What led me to look up these statistics and ask this question was what happened when I took Cooper team sorting last week. It was a just for fun event. No big prize money. Just a bunch of horse people having some fun playing with horses and cows. It was Cooper’s first off site ride, and first time seeing cattle. I couldn’t have been more proud of him. He went into the herd, sorted out his cow, and stood patiently in between runs. But the best part of the evening was when one of the riders on the oh so typical Quarter Horse made the comment; “I am so impressed with how that Thoroughbred is doing. He is so wiling and quiet, it looks like you guys are having a great time.” THAT last bit. That she said it looked like we were having fun was what I appreciated the most. Because that is what a recreational rider looks for when they buy a horse. They want something they will have FUN on. From the beginning, that is what I said I wanted to focus on this year heading into the Makeover. Doing well would be great, but if I can enjoy the journey, and show as many people as I can how much FUN an OTTB is, that is what at the end of the day will get more of these horses into homes after they retire from racing.
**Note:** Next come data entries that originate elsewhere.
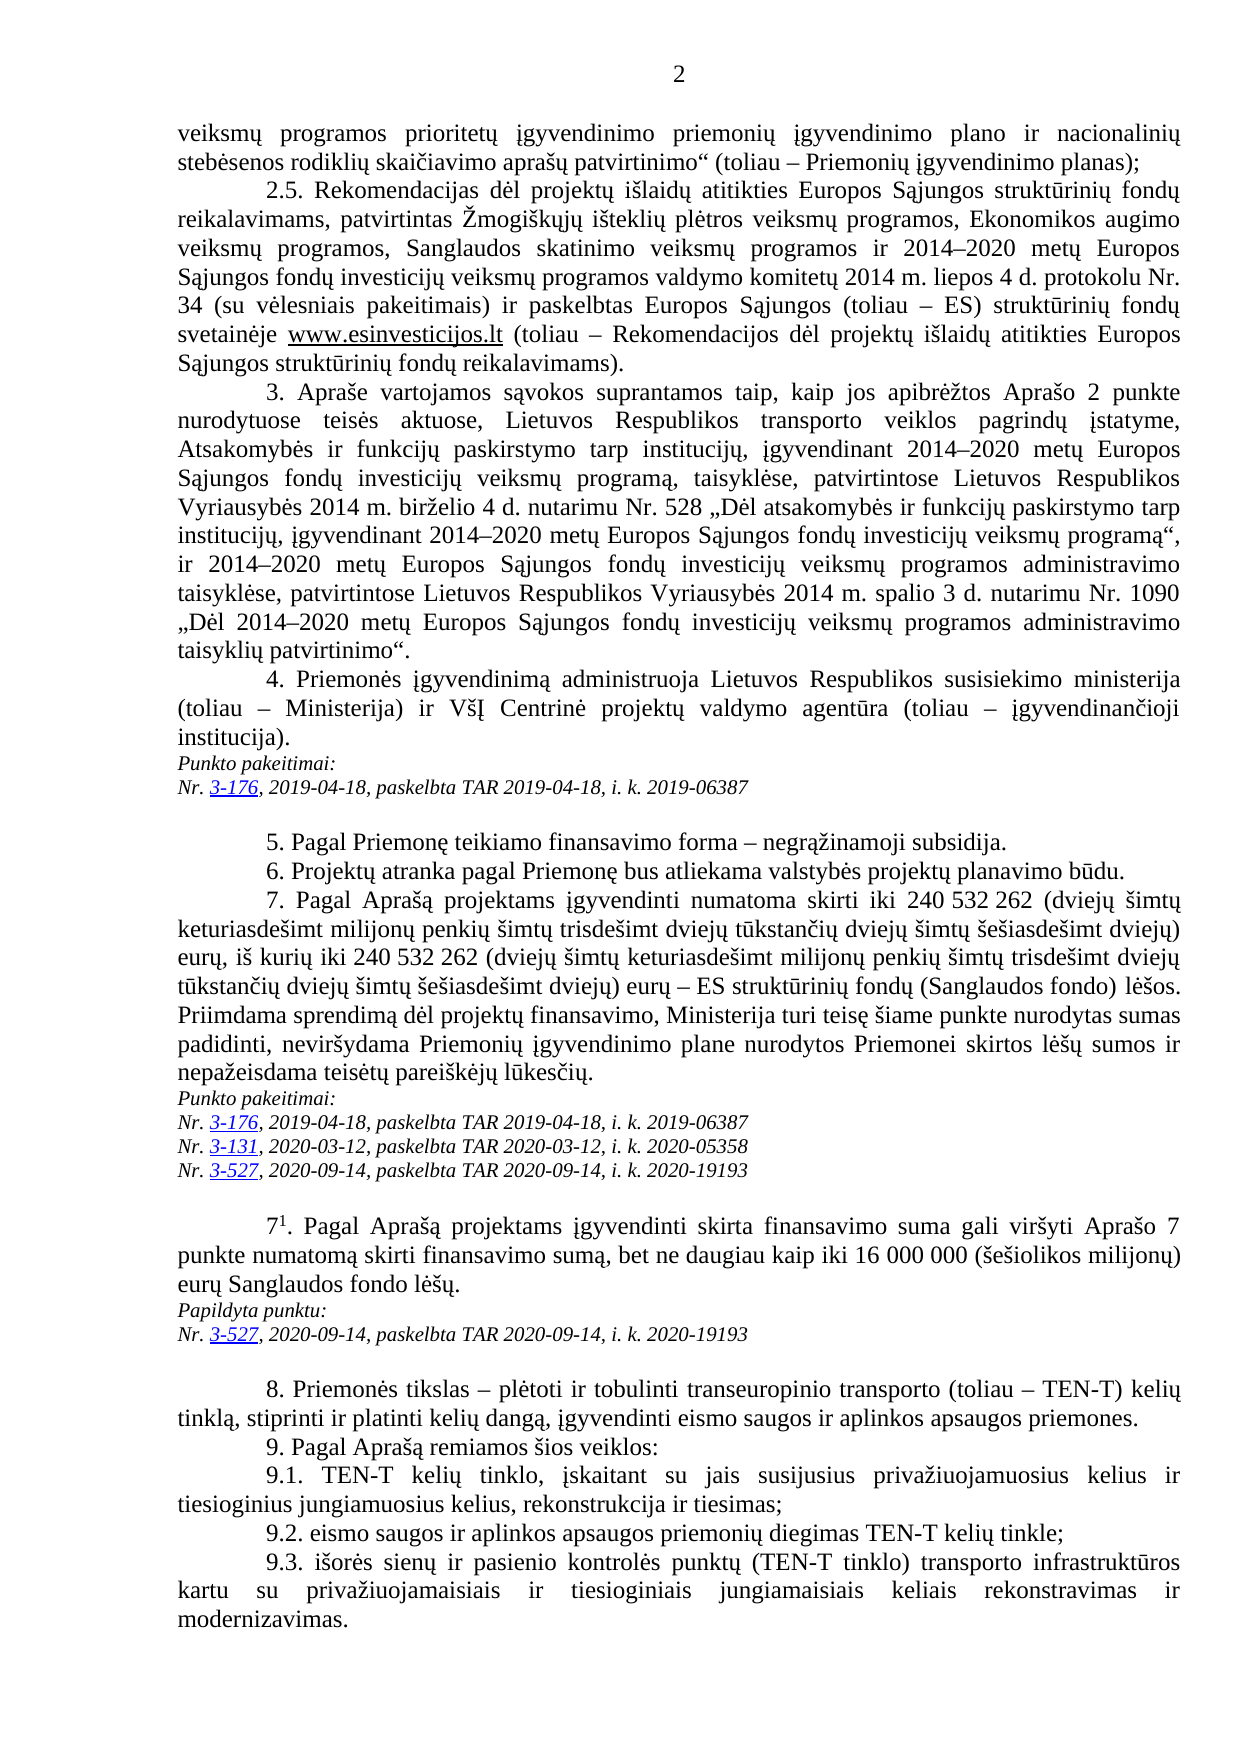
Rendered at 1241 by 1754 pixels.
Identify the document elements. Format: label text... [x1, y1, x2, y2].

text 9.3. išorės sienų ir pasienio kontrolės punktų (TEN-T tinklo) transporto infrastruktūros kartu su privažiuojamaisiais ir tiesioginiais jungiamaisiais keliais rekonstravimas ir modernizavimas. [177, 1547, 1181, 1633]
text 71. Pagal Aprašą projektams įgyvendinti skirta finansavimo suma gali viršyti Aprašo 7 punkte numatomą skirti finansavimo sumą, bet ne daugiau kaip iki 16 000 000 (šešiolikos milijonų) eurų Sanglaudos fondo lėšų. [177, 1211, 1181, 1297]
text 2.5. Rekomendacijas dėl projektų išlaidų atitikties Europos Sąjungos struktūrinių fondų reikalavimams, patvirtintas Žmogiškųjų išteklių plėtros veiksmų programos, Ekonomikos augimo veiksmų programos, Sanglaudos skatinimo veiksmų programos ir 2014–2020 metų Europos Sąjungos fondų investicijų veiksmų programos valdymo komitetų 2014 m. liepos 4 d. protokolu Nr. 34 (su vėlesniais pakeitimais) ir paskelbtas Europos Sąjungos (toliau – ES) struktūrinių fondų svetainėje www.esinvesticijos.lt (toliau – Rekomendacijos dėl projektų išlaidų atitikties Europos Sąjungos struktūrinių fondų reikalavimams). [177, 176, 1181, 377]
text Punkto pakeitimai: [177, 751, 1181, 775]
text Nr. 3-527, 2020-09-14, paskelbta TAR 2020-09-14, i. k. 2020-19193 [177, 1158, 1181, 1182]
text Nr. 3-176, 2019-04-18, paskelbta TAR 2019-04-18, i. k. 2019-06387 [177, 775, 1181, 799]
text 8. Priemonės tikslas – plėtoti ir tobulinti transeuropinio transporto (toliau – TEN-T) kelių tinklą, stiprinti ir platinti kelių dangą, įgyvendinti eismo saugos ir aplinkos apsaugos priemones. [177, 1374, 1181, 1432]
text 9.2. eismo saugos ir aplinkos apsaugos priemonių diegimas TEN-T kelių tinkle; [177, 1518, 1181, 1547]
text Nr. 3-527, 2020-09-14, paskelbta TAR 2020-09-14, i. k. 2020-19193 [177, 1322, 1181, 1346]
text Nr. 3-176, 2019-04-18, paskelbta TAR 2019-04-18, i. k. 2019-06387 [177, 1110, 1181, 1134]
text Nr. 3-131, 2020-03-12, paskelbta TAR 2020-03-12, i. k. 2020-05358 [177, 1134, 1181, 1158]
text 3. Apraše vartojamos sąvokos suprantamos taip, kaip jos apibrėžtos Aprašo 2 punkte nurodytuose teisės aktuose, Lietuvos Respublikos transporto veiklos pagrindų įstatyme, Atsakomybės ir funkcijų paskirstymo tarp institucijų, įgyvendinant 2014–2020 metų Europos Sąjungos fondų investicijų veiksmų programą, taisyklėse, patvirtintose Lietuvos Respublikos Vyriausybės 2014 m. birželio 4 d. nutarimu Nr. 528 „Dėl atsakomybės ir funkcijų paskirstymo tarp institucijų, įgyvendinant 2014–2020 metų Europos Sąjungos fondų investicijų veiksmų programą“, ir 2014–2020 metų Europos Sąjungos fondų investicijų veiksmų programos administravimo taisyklėse, patvirtintose Lietuvos Respublikos Vyriausybės 2014 m. spalio 3 d. nutarimu Nr. 1090 „Dėl 2014–2020 metų Europos Sąjungos fondų investicijų veiksmų programos administravimo taisyklių patvirtinimo“. [177, 377, 1181, 664]
text Papildyta punktu: [177, 1297, 1181, 1322]
text 6. Projektų atranka pagal Priemonę bus atliekama valstybės projektų planavimo būdu. [177, 856, 1181, 885]
text 4. Priemonės įgyvendinimą administruoja Lietuvos Respublikos susisiekimo ministerija (toliau – Ministerija) ir VšĮ Centrinė projektų valdymo agentūra (toliau – įgyvendinančioji institucija). [177, 664, 1181, 751]
text 7. Pagal Aprašą projektams įgyvendinti numatoma skirti iki 240 532 262 (dviejų šimtų keturiasdešimt milijonų penkių šimtų trisdešimt dviejų tūkstančių dviejų šimtų šešiasdešimt dviejų) eurų, iš kurių iki 240 532 262 (dviejų šimtų keturiasdešimt milijonų penkių šimtų trisdešimt dviejų tūkstančių dviejų šimtų šešiasdešimt dviejų) eurų – ES struktūrinių fondų (Sanglaudos fondo) lėšos. Priimdama sprendimą dėl projektų finansavimo, Ministerija turi teisę šiame punkte nurodytas sumas padidinti, neviršydama Priemonių įgyvendinimo plane nurodytos Priemonei skirtos lėšų sumos ir nepažeisdama teisėtų pareiškėjų lūkesčių. [177, 885, 1181, 1086]
text veiksmų programos prioritetų įgyvendinimo priemonių įgyvendinimo plano ir nacionalinių stebėsenos rodiklių skaičiavimo aprašų patvirtinimo“ (toliau – Priemonių įgyvendinimo planas); [177, 118, 1181, 176]
text Punkto pakeitimai: [177, 1086, 1181, 1110]
text 5. Pagal Priemonę teikiamo finansavimo forma – negrąžinamoji subsidija. [177, 827, 1181, 856]
text 9.1. TEN-T kelių tinklo, įskaitant su jais susijusius privažiuojamuosius kelius ir tiesioginius jungiamuosius kelius, rekonstrukcija ir tiesimas; [177, 1461, 1181, 1518]
text 9. Pagal Aprašą remiamos šios veiklos: [177, 1432, 1181, 1461]
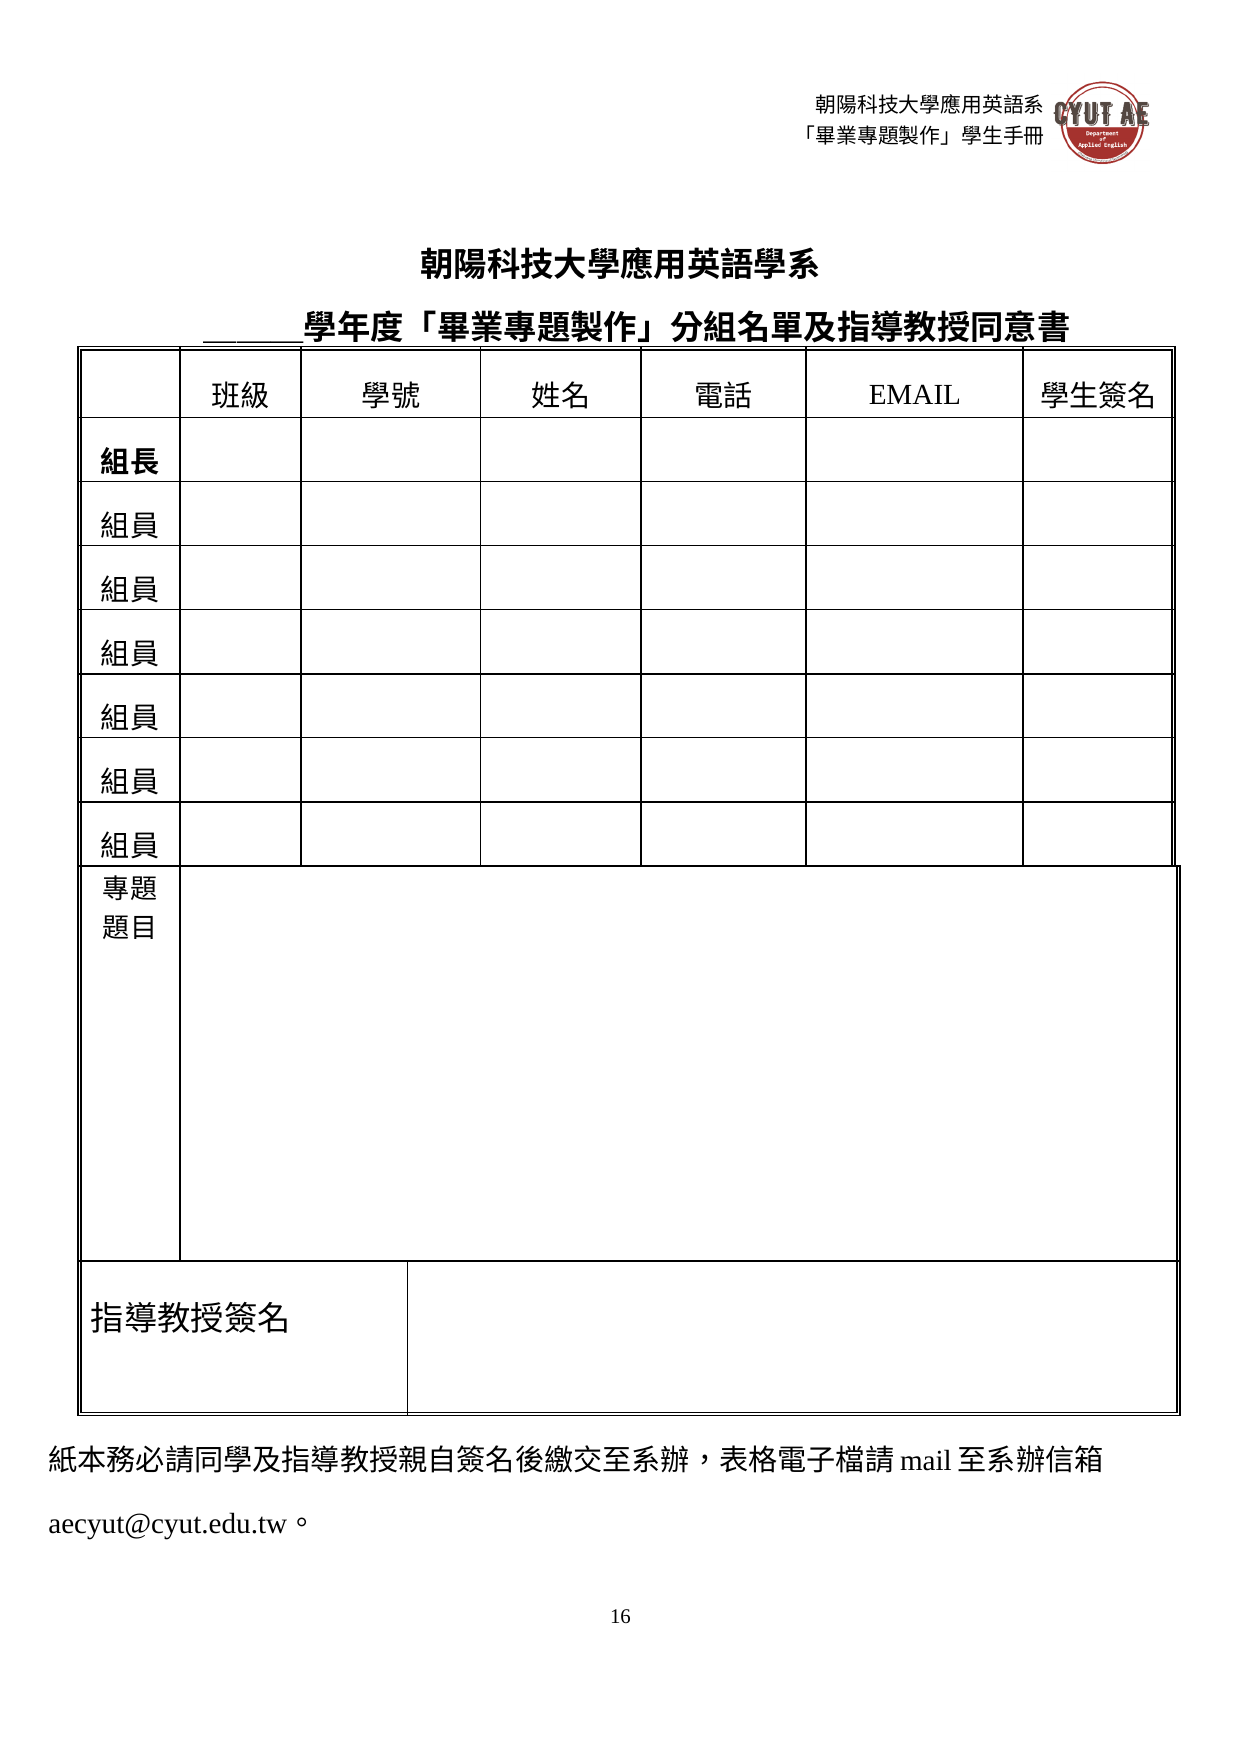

So yes, I’ll post progress posts on training. I’ll go to practice trail shows, and as many events as I can. But I’ll also be posting photos and videos of all the fun we have in between. When we ride backwards while hanging out with friends after a long day at work. When we ride double on the trails behind the farm, or go swimming this summer as I know we will. I am going to start garnishing these posts with the # OTTBSHAVEMOREFUN, and I encourage every contestant and every OTTB owner to start doing the same. Let’s see how big of a trend we can start. Let’s show the industry how much enjoyment we get from these horses. If we can get more people who never would have considered an OTTB as their next recreational riding partner to change their minds, we will have accomplished a great deal for these horses. So what are you waiting for? Get out there and have some fun with your OTTB!